* [Article]
>>>>
When Secretary of Defense Leon Panetta was in Hawaii last week, he was asked why the U.S. still has troops in South Korea when North Korea’s conventional forces are in miserable condition, South Korea’s soldiers are fully capable of defending their own country, and U.S. forces are experiencing serious budget restrictions.

Mr. Panetta, in a roundtable discussion with reporters, did not disagree with the premise of the question but neither did he confront it. Instead, he said U.S. forces, which have been stationed in Korea since the end of the Korean War in 1953, would remain there to help defend South Korea and to show the American flag in Asia.

“We are a Pacific power, we’re going to remain a Pacific power, and in order to do that, we need to have force projection in the Pacific,” he said. “We maintain those forces not only to help in the protection of South Korea but also as a force to indicate that the United States is going to always maintain a military presence in the Pacific.”

Yet evidence abounds that the North Korean army is incapable of invading South Korea with any chance of success. “They just can’t attack the South,” said a US military officer with access to intelligence assessments. “They can’t do anything like 1950,” said another officer referring to the invasion that started the Korean War.

The Director of National Intelligence, retired Admiral Dennis Blair, said in 2010 that the capabilities of the [North] Korean People’s Army (KPA) “are limited by an aging weapons inventory, low production of military combat systems, deteriorating physical condition of soldiers, and reduced training.”

Blair, who commanded U.S. forces in Asia and the Pacific as head of Pacific Command in Hawaii from 1999 to 2002, continued in a threat assessment: “Inflexible leadership, corruption, low morale, obsolescent weapons, a weak logistical system, and problems with command and control also constrain KPA capabilities and readiness.”
<<<<
* [Data]
>>>>
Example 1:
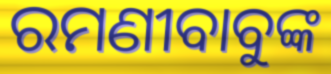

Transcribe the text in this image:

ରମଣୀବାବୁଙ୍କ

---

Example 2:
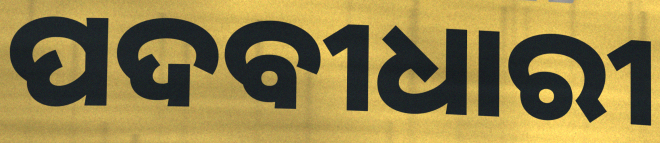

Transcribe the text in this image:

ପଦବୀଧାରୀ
<<<<
>>>>
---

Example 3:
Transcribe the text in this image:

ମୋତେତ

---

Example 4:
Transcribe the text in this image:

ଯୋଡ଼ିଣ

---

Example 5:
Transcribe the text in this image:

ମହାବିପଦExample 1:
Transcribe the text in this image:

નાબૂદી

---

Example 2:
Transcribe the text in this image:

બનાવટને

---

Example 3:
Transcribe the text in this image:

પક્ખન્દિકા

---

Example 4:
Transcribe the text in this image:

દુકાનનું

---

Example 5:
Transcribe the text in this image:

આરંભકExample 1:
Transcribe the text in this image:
<<<<
>>>>
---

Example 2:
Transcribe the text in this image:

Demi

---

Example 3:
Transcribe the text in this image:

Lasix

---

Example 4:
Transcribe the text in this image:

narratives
<<<<
* [Work to do]
[1] In the article on U.S. troops in South Korea, list each factor that Blair's threat assessment says "also constrain KPA capabilities and readiness."
[2] Answer these questions using the article on U.S. troops in South Korea:
(a) Where was Leon Panetta when he was asked about the troops?
(b) Since when have U.S. forces been stationed in Korea?
(c) During which years did Dennis Blair head Pacific Command?
[3] Write the next part of the article on U.S. troops in South Korea, starting after its final paragraph.

* [Answers for this exercise]
[1]
Inflexible leadership
Corruption
Low morale
Obsolescent weapons
A weak logistical system
Problems with command and control

[2]
(a) In Hawaii.
(b) Since the end of the Korean War in 1953.
(c) From 1999 to 2002.

[3]
The admiral asserted that South Korean military power far outweighed that of the North. “The conventional military capabilities gap between North and South Korea has become overwhelmingly great and prospects for reversal of this gap remote,” he said. Officers with access to current intelligence said the KPA had deteriorated even more today.

For that reason, Blair asserted that “Pyongyang relies on its nuclear program to deter external attacks on the state and to its regime.” He said that “redressing conventional weaknesses is a major factor and one that Kim and his likely successors will not easily dismiss,” referring to the late Kim Jong Il and his son and successor, Kim Jong Un.

An exception, according to many officers: North Korean artillery, even though armed with obsolete, badly maintained guns fired by poorly trained crews, is deployed close to the demilitarized zone that divides the two Koreas and could inflict many deaths and serious damage before they were silenced by South Korean artillery and air power.

The main reason for the deterioration of the KPA, which, like China’s People’s Liberation Army, includes all of their nation’s armed forces, is economic. Poor crops have caused widespread malnutrition. Idle industry means weapons, equipment, and spare parts are not turned out. Lack of fuel keeps tanks parked and planes grounded.

Particularly important, training has been sorely neglected as troops are either busy foraging for food or trying to repair aged equipment or lack energy to go on maneuvers. Fighter pilots, for instance, are lucky if they get 20 hours in the air in a year compared to 20 hours a month US Air Force and Navy fighter pilots fly.

Because North Korea poses less of a threat, the U.S. has been quietly cutting its forces on the peninsula to fulfill commitments elsewhere. President Lee Myung Bak, reflecting a fear among hawkish Koreans that the U.S. would pull out of Korea, persuaded President George W. Bush in 2008 to set a floor of 28,500 American troops posted there.

The Pentagon, however, has not published figures on US troops in Korea since the end of 2008, when 24,665 were on duty there. US officers said the number now was well under 28,500. In contrast, the Pentagon has published figures on troops stationed in every other country including 7 in Laos and 3 in Mongolia at the end of 2011.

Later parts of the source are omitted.